After an initial approval last week, a California bill heading to the Senate aims to prohibit drug companies from offering coupons for brand-name drugs if a cheap generic is available, the Los Angeles Times reports. Similar legislation is pending in New Jersey and passed some five years ago in Massachusetts.

“A lot of people won’t like that,” California Assemblyman Jim Wood (D-Healdsburg) acknowledged to the Times. He introduced the anti-coupon bill there this year. “When folks are offered a coupon, they’ll take it, and the drug companies know this,” he said. “What consumers may not realize is that this contributes to increases in insurance premiums.”

Though out-of-pocket costs go down, insurance reimbursements go up, maintaining company revenues and keeping shareholders happy, Wood explains. “This behavior is purely profit-driven,” he added. It’s not the drug company looking out for its customers and vulnerable patients.

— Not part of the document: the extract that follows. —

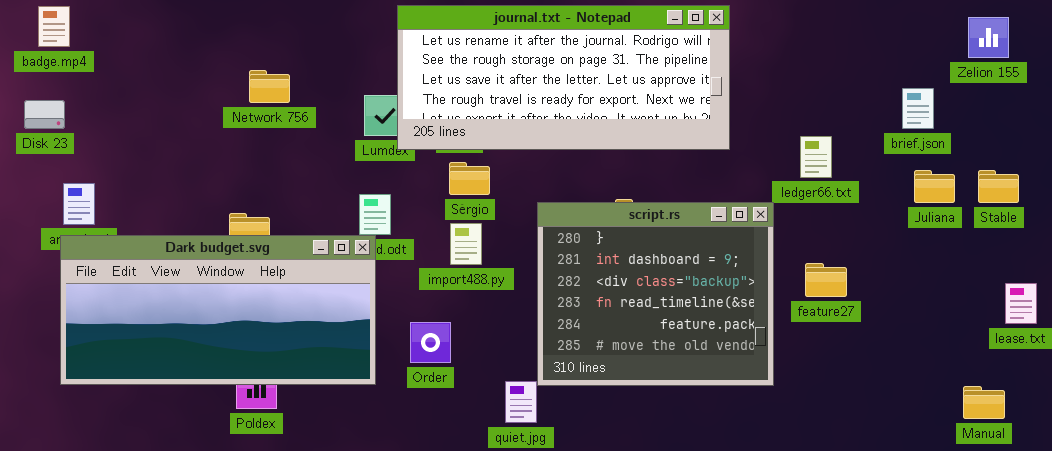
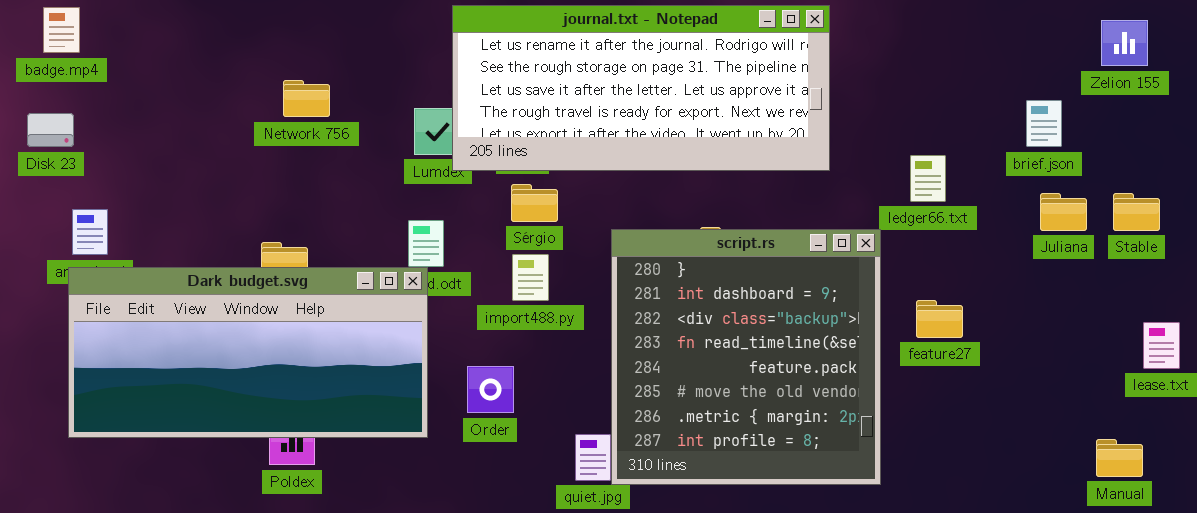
script.rs: [537,202,774,386] -> [611,229,881,485], resized

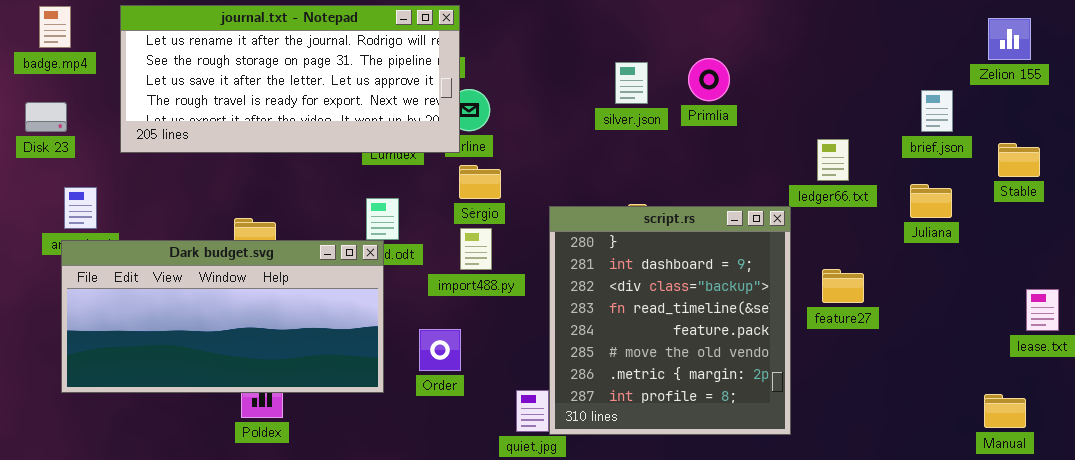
journal.txt - Notepad: [452,5,830,171] -> [120,5,460,153], moved
Juliana: [1040,193,1087,231] -> [910,184,952,218], moved
Stable: [1113,193,1160,231] -> [998,143,1040,177], moved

A study last year by researchers at UCLA, Harvard, and Northwestern noted that drug manufacturer coupons insulate consumers from drug price hikes, undermining insurers’ ability to push back on egregious pricing. Looking at the impact of coupons on 23 brand-name drugs between 2007 and 2010, the researchers found that the coupons increased the sale of those branded drugs by more than 60 percent by squashing generic competition. That increased spending from $30 million to $120 million per drug in the study. In other words, that’s about $700 million to $2.7 billion overall for just those 23 drugs.

The findings make sense: with a coupon, consumers will continue to go for the brand-name drug they are familiar with from marketing campaigns, such as direct-to-consumer television advertisements, without seeing any direct effects of the price hikes. The US is one of only two countries in the world that allows direct-to-consumer drug advertisements (the other being New Zealand). And most other developed countries regulate drug pricing.

Matt Schmitt, a strategist at the UCLA Anderson School of Management and study coauthor, told the Times that drug companies have worked out that it’s better for them to offer discounts than lower prices. “But insurers get stuck paying full cost for branded drugs, which drives up premiums for everyone.”

Schmitt argues that the new anti-coupon bills will eliminate one reason that insurance premiums keep hiking up. A spokesperson for the powerful pharmaceutical lobbying group, PhRMA, disagreed.

“This legislation is trying to solve a problem without identifying what the problem is,” PhRMA spokesperson Priscilla VanderVeer said. When asked if she thought drugs were priced fairly for patients, she responded: “I don’t understand the question.”